Materials and Methods

Patient recruitment in this placebo-controlled double-blind randomized clinical trial was carried out at a single site over a 4-year period (2003 through 2006) and complied with the CONSORT (Consolidated Standards of Reporting Trials) statement. The study was approved by the institutional review board (0239) at the University of Mississippi Medical Center and registered by Clinical Trials.gov ( NCT00830765 ). Women who presented with singleton, vertex gestations to university’s obstetric emergency area with a diagnosis of PPROM at 20-30 weeks’ gestation, typically dated by ultrasound, were eligible for this study. Patients <24 weeks with PPROM were offered induction vs conservative management. These women were counseled and evaluated for pulmonary hypoplasia. Suspected amniorrhexis was confirmed by sonography, visualization of fluid coming from the cervix, and positive ferning. Cervical dilatation was estimated at the time of sterile speculum examination. Cultures for group B streptococcus and aerobic organisms were obtained on admission. All patients had a fetal anatomic scan. Contraindications included severe fetal or placental disease that might bias neonatal outcomes such as intrauterine growth restriction (<5th percentile), suspected placental abruption, and confirmed placenta previa. Also excluded were patients already taking 17P, and some with signs and symptoms of chorioamnionitis, nonreassuring fetal assessments or severe medical/obstetric diseases such as sickle cell disease with the crisis, insulin-dependent diabetes, and severe preeclampsia. Women with oligohydramnios were included providing fetal heart rate tracings were reassuring during observation. Patients who had no such contraindications were counseled about study requirements and eligible women were offered enrollment.

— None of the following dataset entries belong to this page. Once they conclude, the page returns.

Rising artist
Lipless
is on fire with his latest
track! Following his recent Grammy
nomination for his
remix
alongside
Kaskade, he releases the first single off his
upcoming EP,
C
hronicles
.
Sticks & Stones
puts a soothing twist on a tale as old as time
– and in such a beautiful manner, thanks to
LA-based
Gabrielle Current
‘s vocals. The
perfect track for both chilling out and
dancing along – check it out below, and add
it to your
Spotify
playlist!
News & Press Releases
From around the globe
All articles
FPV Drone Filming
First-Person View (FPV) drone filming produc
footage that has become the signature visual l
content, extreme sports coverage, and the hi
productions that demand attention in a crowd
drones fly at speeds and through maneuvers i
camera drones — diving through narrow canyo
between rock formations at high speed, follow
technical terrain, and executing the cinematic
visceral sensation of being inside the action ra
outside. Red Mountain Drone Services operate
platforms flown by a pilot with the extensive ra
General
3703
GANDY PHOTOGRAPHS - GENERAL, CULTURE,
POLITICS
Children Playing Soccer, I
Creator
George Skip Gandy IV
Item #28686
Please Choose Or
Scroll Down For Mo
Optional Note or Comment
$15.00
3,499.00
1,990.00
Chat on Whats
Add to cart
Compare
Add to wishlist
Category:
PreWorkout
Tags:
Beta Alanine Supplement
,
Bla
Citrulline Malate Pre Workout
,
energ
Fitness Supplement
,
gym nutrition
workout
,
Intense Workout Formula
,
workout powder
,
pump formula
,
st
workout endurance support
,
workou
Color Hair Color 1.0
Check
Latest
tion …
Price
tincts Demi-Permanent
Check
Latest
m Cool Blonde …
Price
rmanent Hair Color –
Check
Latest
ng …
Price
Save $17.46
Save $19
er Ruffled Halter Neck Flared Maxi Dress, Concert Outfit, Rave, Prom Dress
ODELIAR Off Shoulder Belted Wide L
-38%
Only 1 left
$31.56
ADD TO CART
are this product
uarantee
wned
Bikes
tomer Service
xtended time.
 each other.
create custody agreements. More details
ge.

Women were randomized by selecting a sequentially numbered, sealed, opaque envelope generated from a random number table for the 2 groups and opened by a party not involved in the study (University Medical Center pharmacy). Each card was inscribed with either 17P (250 mg) or placebo (castor oil). Both the placebo and 17P were prepared by an independent company (PharmaAmerica, Louisville, KY) and shipped to our pharmacy where the vials were stored per protocol. When a patient was randomized an order was written by the treating physician and faxed to the pharmacy indicating the patient was participating in the progesterone-PPROM trial. The pharmacy performed randomization to the 17P and the placebo which had been prepared by PharmaAmerica into opaque numbered-coded syringes for that specific patient. This code number was recorded in the chart and on a weekly basis a similar order was faxed to the pharmacy so as to receive the medication from the same numbered vial for the duration of the pregnancy. Weekly injections of 17P or placebo injections continued until 34 weeks or delivery, whichever came first. Patients, their families, research personnel, and physicians/nurses were not aware of the study group assignment. Women in both groups were placed on bed rest and monitored in a labor and delivery suite for 12-24 hours to rule out early infection, prolapsed umbilical cord, and nonreassuring fetal heart tracing (NRFT). Randomization occurred after this observation period. Women were given antibiotics per the Eunice Kennedy Shriver National Institute of Child Health and Human Development protocol (ampicillin plus erythromycin intravenously for 48 hours followed by oral amoxicillin and erythromycin for 5 days) and all patients received 2 doses of betamethasone for fetal lung maturation. After their stay in the labor and delivery area, patients were transferred to the high-risk floor. All patients ≥24 ^0/7 weeks had routine fetal testing performed (daily nonstress testing and twice-weekly biophysical profiles) and frequent maternal assessments for infection (fundal tenderness, temperature >100.4°F, white blood cell counts, and maternal-fetal tachycardia). Tocolytics were not used in any of the patients and fetal lung maturity testing was not performed. All patients remained hospitalized until delivery.

The primary study outcome was interval from study entry to delivery. We evaluated maternal demographics, gestational age at birth, route of delivery, and indications for delivery. Selected infant outcomes included birthweight, 5-minute Apgar score, total neonatal intensive care unit (NICU) days, and the occurrence of significant neonatal morbidity such as sepsis and seizures. Respiratory distress syndrome, patent ductus arteriosus, intraventricular hemorrhage, necrotizing enterocolitis, bronchopulmonary dysplasia, and death during the neonatal period were also recorded.

Using population data at our institution 80% of PPROM patients deliver within 7 days of amniorrhexis. We estimated a sample size of 56 patients was sufficient to detect a 50% increase in latency, under the assumption of type I error of 5% and a power of 80%. The unpaired t test was used for maternal age, ethnicity, gestational age at birth, reason for delivery, and days spent in the NICU. The Mann-Whitney test was employed for cervical dilatation and gestational age at randomization, interval to delivery in days, and birthweight in grams. The χ ² analysis (relative risk [RR] with 95% confidence interval [CI]) was employed for nulliparity, route of delivery, and neonatal morbidity while the Fisher’s exact test was used for intrauterine fetal deaths and neonatal demise. A Kaplan-Meier survival curve was also constructed.